Work item – Only these lines are needed: the first line of the entries below through the line with "Nachfolgend finden Sie", each returned exactly.

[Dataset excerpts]

========

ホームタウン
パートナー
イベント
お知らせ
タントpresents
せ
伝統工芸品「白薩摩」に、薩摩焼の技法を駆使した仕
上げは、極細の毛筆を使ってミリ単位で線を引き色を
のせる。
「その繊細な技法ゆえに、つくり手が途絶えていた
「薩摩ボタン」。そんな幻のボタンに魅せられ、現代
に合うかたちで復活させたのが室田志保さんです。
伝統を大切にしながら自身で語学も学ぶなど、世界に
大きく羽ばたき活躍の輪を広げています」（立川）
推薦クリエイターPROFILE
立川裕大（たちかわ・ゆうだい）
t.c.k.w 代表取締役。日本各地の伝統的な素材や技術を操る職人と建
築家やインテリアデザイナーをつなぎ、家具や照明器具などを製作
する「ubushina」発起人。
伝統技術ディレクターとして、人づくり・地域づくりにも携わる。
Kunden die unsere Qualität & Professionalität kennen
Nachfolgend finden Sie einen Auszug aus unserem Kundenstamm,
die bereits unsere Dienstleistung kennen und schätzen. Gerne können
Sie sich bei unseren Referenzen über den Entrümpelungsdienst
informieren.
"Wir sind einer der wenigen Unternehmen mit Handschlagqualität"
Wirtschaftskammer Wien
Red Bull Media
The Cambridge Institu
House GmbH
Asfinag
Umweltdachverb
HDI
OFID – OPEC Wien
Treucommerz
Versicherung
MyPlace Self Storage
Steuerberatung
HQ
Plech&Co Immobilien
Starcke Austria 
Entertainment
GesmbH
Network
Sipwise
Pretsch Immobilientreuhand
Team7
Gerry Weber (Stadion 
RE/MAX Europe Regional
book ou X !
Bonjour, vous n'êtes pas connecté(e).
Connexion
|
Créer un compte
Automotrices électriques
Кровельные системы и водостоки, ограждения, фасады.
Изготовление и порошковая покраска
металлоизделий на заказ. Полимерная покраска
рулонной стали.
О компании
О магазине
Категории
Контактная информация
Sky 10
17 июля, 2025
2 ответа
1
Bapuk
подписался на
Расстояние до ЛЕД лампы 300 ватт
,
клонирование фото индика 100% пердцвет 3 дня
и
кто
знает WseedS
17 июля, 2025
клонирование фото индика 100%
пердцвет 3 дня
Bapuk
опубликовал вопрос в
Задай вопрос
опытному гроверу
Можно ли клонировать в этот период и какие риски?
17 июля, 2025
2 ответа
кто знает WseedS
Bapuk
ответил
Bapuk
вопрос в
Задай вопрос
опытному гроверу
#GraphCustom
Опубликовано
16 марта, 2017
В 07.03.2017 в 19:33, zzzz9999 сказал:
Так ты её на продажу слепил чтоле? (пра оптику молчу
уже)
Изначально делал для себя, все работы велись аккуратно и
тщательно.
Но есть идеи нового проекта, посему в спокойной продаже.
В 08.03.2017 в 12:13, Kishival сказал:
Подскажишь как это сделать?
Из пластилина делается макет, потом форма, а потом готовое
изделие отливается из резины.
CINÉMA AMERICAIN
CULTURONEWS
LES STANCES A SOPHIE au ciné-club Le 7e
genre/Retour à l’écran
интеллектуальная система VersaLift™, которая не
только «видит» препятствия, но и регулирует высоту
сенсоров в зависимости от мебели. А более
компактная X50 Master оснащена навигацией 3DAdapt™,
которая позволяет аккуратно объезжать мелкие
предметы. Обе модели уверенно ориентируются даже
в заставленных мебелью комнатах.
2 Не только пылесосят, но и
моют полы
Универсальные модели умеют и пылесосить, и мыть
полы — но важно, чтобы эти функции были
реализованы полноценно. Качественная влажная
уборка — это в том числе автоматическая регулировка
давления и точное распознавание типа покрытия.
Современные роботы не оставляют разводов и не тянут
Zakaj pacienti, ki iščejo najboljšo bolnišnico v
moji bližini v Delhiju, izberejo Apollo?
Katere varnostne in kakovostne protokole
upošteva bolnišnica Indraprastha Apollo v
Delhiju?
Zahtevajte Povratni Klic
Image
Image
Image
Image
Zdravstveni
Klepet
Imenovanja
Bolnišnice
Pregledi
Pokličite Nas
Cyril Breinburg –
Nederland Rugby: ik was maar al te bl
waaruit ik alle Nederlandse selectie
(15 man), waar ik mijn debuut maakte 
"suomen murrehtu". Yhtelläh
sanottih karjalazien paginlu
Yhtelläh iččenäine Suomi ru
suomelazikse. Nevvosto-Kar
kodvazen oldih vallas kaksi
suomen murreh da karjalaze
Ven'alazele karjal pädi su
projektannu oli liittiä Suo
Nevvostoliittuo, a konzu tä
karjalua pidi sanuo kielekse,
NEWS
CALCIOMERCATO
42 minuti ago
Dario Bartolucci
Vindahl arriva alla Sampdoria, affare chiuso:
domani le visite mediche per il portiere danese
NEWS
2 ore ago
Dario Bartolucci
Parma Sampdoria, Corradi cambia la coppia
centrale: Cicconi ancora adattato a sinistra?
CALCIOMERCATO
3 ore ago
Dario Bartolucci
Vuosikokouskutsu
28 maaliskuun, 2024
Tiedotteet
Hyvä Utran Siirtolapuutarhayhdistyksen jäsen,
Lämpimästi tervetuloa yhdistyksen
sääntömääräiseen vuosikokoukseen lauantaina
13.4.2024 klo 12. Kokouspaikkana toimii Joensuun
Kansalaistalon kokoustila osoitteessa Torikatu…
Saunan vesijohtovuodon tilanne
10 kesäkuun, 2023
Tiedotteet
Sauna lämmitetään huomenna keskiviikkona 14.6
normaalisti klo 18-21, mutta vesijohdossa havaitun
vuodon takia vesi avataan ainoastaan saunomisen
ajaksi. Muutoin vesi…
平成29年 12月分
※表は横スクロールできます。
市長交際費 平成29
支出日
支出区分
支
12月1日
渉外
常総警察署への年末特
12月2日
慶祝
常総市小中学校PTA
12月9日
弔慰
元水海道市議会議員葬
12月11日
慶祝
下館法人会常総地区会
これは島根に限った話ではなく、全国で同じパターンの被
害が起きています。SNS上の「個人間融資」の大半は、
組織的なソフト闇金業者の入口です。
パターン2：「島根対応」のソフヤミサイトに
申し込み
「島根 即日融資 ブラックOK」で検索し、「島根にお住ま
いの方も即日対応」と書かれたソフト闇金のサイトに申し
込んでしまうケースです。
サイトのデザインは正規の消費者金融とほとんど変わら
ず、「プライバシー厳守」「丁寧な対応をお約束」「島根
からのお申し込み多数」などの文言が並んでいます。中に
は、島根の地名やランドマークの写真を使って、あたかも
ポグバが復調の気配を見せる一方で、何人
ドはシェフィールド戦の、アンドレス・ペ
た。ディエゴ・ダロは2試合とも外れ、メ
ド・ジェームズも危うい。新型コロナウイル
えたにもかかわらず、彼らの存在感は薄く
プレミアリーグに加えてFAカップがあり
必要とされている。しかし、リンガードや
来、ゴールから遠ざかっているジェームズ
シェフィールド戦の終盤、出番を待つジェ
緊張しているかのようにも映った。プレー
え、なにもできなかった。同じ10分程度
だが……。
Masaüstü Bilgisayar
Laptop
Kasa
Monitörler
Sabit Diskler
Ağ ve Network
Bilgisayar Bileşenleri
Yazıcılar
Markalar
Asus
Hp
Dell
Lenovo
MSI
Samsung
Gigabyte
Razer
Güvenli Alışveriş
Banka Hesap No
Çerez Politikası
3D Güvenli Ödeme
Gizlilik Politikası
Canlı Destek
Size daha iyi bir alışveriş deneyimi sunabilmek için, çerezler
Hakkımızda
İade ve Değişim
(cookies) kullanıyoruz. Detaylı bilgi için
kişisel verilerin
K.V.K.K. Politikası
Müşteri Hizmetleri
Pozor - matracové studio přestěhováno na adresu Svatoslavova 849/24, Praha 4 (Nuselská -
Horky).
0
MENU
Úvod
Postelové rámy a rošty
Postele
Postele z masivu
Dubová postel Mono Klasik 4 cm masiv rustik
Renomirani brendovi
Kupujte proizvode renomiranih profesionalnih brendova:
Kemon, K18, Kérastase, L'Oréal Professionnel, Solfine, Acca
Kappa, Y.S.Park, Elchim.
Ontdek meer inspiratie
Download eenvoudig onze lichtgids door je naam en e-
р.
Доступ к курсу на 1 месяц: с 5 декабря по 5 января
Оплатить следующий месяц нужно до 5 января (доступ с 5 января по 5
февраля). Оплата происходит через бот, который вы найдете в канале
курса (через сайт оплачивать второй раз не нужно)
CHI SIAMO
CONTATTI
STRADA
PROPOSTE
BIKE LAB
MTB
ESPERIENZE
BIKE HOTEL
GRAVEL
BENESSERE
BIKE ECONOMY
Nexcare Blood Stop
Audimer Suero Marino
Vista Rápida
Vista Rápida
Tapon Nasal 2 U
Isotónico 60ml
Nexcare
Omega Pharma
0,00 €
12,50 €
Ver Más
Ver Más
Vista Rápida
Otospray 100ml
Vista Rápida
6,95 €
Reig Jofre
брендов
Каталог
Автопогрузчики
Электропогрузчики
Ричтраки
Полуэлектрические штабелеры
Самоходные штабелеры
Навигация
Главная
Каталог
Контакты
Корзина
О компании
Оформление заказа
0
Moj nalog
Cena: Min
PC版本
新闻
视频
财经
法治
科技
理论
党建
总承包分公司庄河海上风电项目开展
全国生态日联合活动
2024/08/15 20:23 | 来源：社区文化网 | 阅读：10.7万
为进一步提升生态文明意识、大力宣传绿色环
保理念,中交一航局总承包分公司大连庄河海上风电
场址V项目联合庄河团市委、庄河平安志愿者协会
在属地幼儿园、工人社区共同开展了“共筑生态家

========

Exercise output –
ホームタウン
パートナー
イベント
お知らせ
タントpresents
せ
伝統工芸品「白薩摩」に、薩摩焼の技法を駆使した仕
上げは、極細の毛筆を使ってミリ単位で線を引き色を
のせる。
「その繊細な技法ゆえに、つくり手が途絶えていた
「薩摩ボタン」。そんな幻のボタンに魅せられ、現代
に合うかたちで復活させたのが室田志保さんです。
伝統を大切にしながら自身で語学も学ぶなど、世界に
大きく羽ばたき活躍の輪を広げています」（立川）
推薦クリエイターPROFILE
立川裕大（たちかわ・ゆうだい）
t.c.k.w 代表取締役。日本各地の伝統的な素材や技術を操る職人と建
築家やインテリアデザイナーをつなぎ、家具や照明器具などを製作
する「ubushina」発起人。
伝統技術ディレクターとして、人づくり・地域づくりにも携わる。
Kunden die unsere Qualität & Professionalität kennen
Nachfolgend finden Sie einen Auszug aus unserem Kundenstamm,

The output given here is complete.